Since we can’t see God’s face unaided, the best we can do is to become familiar with the face of Christ.  That takes a lot of Mary’s pondering of the Gospels.  Yet, though we can’t see God, can’t even see Christ now, since his death and resurrection, we can be with them in the dark (or the blinding light –same thing!), keeping our own pretensions totally out of the way, empty, but there, and alert!  That’s usually called meditation.

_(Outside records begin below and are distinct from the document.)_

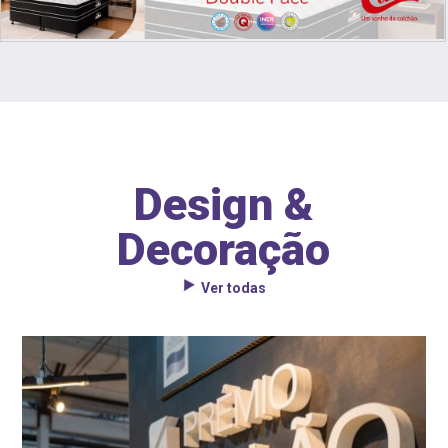
Design &
Decoração
Ver todas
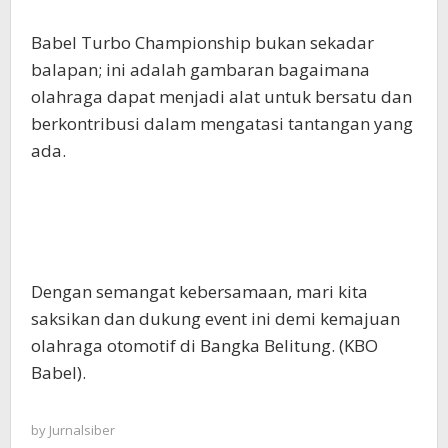
Babel Turbo Championship bukan sekadar
balapan; ini adalah gambaran bagaimana
olahraga dapat menjadi alat untuk bersatu dan
berkontribusi dalam mengatasi tantangan yang
ada.
Dengan semangat kebersamaan, mari kita
saksikan dan dukung event ini demi kemajuan
olahraga otomotif di Bangka Belitung. (KBO
Babel).
by
Jurnalsiber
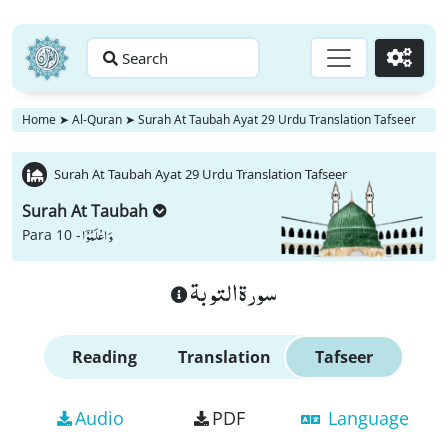
Search
Go
Home
➤
Al-Quran
➤
Surah At Taubah Ayat 29 Urdu Translation Tafseer
Surah At Taubah Ayat 29 Urdu Translation Tafseer
Surah At Taubah
وَ اعْلَمُوْۤا
Para 10 -
سورة التوبة
Reading
Translation
Tafseer
Audio
PDF
Language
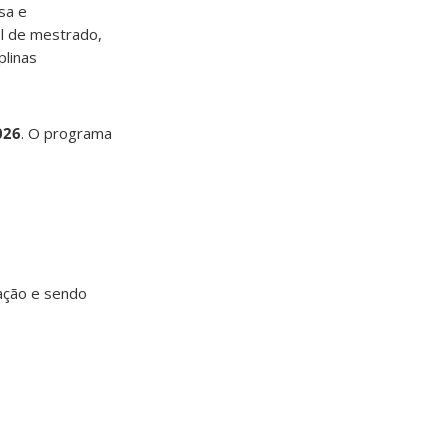
sa e
l de mestrado,
plinas
026
. O programa
ração e sendo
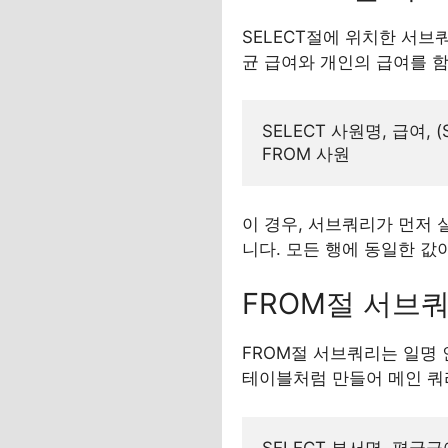
SELECT절에 위치한 서브
균 급여와 개인의 급여를 함
SELECT 사원명, 급여, (
이 경우, 서브쿼리가 먼저 
니다. 모든 행에 동일한 값
FROM절 서브
FROM절 서브쿼리는 일명 인
테이블처럼 만들어 메인 쿼
SELECT 부서명, 평균급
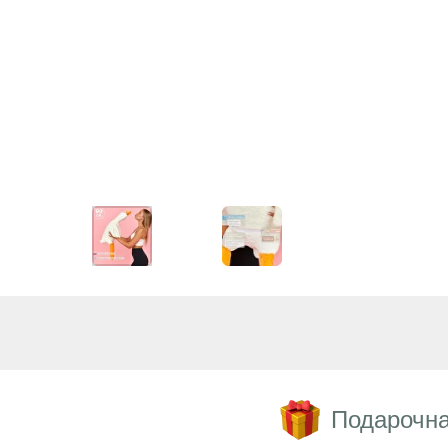
Подарочна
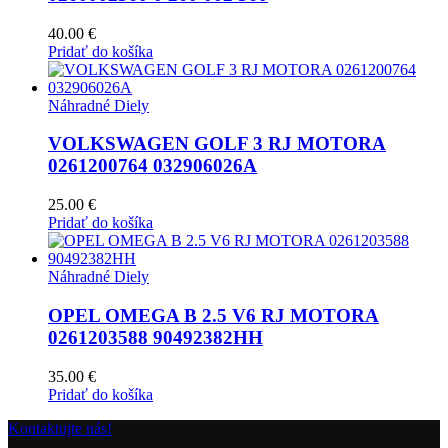
40.00
€
Pridať do košíka
Náhradné Diely
VOLKSWAGEN GOLF 3 RJ MOTORA
0261200764 032906026A
25.00
€
Pridať do košíka
Náhradné Diely
OPEL OMEGA B 2.5 V6 RJ MOTORA
0261203588 90492382HH
35.00
€
Pridať do košíka
Kontaktujte nás!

Happy treasuring, Happy pondering, Happy “being there” in the New Year!


Homily 2 - 2012

I like Luke’s comment about Mary: She treasured these things and pondered them in her heart.  It offers a window into the source of her greatness and gives us something we ourselves can imitate.  She treasured these things … She was open to experience; she was receptive.  She pondered her experiences in her heart… In her receptivity she was open to explore meaning and to learn.  Specifically, she was searching for the presence of God, there in her experience, and was ready to cooperate with the invitation of God.

To me, this is the deeper meaning of her virginity.  More than a physical state, it is a spiritual orientation.  Virginity is essentially pure potential, receptivity, and possibility of cooperation.  In its turn, the potential of virginity strains forward eagerly to the fulfillment of maternity – the giving and nurturing of life.

As spiritual orientations, we can all imitate both Mary’s virginity and her maternity, whether we’re male or female, married or unmarried.  Like Mary, the virgin, we can be open to experience, and receptive to reality, seeking there the presence, the call and the empowerment of God.  Like Mary, the mother, we can cooperate with God in giving birth to and nurturing the growth of God’s Kingdom.

Being sensitive and responsive to the presence and call of God in our lives calls, from us, as it did from Mary, for the discipline of pondering - pondering in our hearts.  It means observing our inner reactions to experience: and noticing the deeper hopes and fears, the deeper desires and the angers, stirred by our experiences.  It means learning to discern, through a growing familiarity with our inner world, where God is working in our lives.  It leads in time to our being able to draw on the power of the creating God and cooperate effectively with God.  The Mary who pondered her unfolding life in her heart was the Mary who was able to say: Be it done unto me according to your word.

And here [I believe], in this unreserved cooperation, lie the fullness and the fulfillment of all love.  A mature love moves beyond even the deepest and most beautiful intimacy to a whole-hearted sharing  of vision, of values, of priorities, and of commitments which, in turn, lead on to willing and eager cooperation with the beloved.

Like Jesus, with Jesus, Mary’s spirit exulted in the God… who raised the lowly, who filled the hungry with good things, and who showed unconditional mercy to a world whose only hope for salvation is always forgiveness and the conversion that forgiveness awakens and empowers.  Even at the foot of the cross, Mary said “Yes” to the determined love of her Son that led him to accept his own brutal murder.  She did not talk him out of his determination but supported him in it.  Mary shared with Jesus his total commitment to exposing to us and saving us from the endemic mutual destructiveness that scars our world.

Our world would be a better world if we got to know Mary better, if we shared, with her, God’s vision for our world … and, if we, like her, committed ourselves wholeheartedly to God’s project for the world’s salvation – whatever the cost.  As I have said: That would mean for us, as it meant for Mary, a genuine readiness to ponder our life-experiences in the deeper recesses of our hearts, to learn to be receptive to the presence of God in our lives, and to find ourselves empowered and eager to say, like Mary: Be it done unto me according to your Word.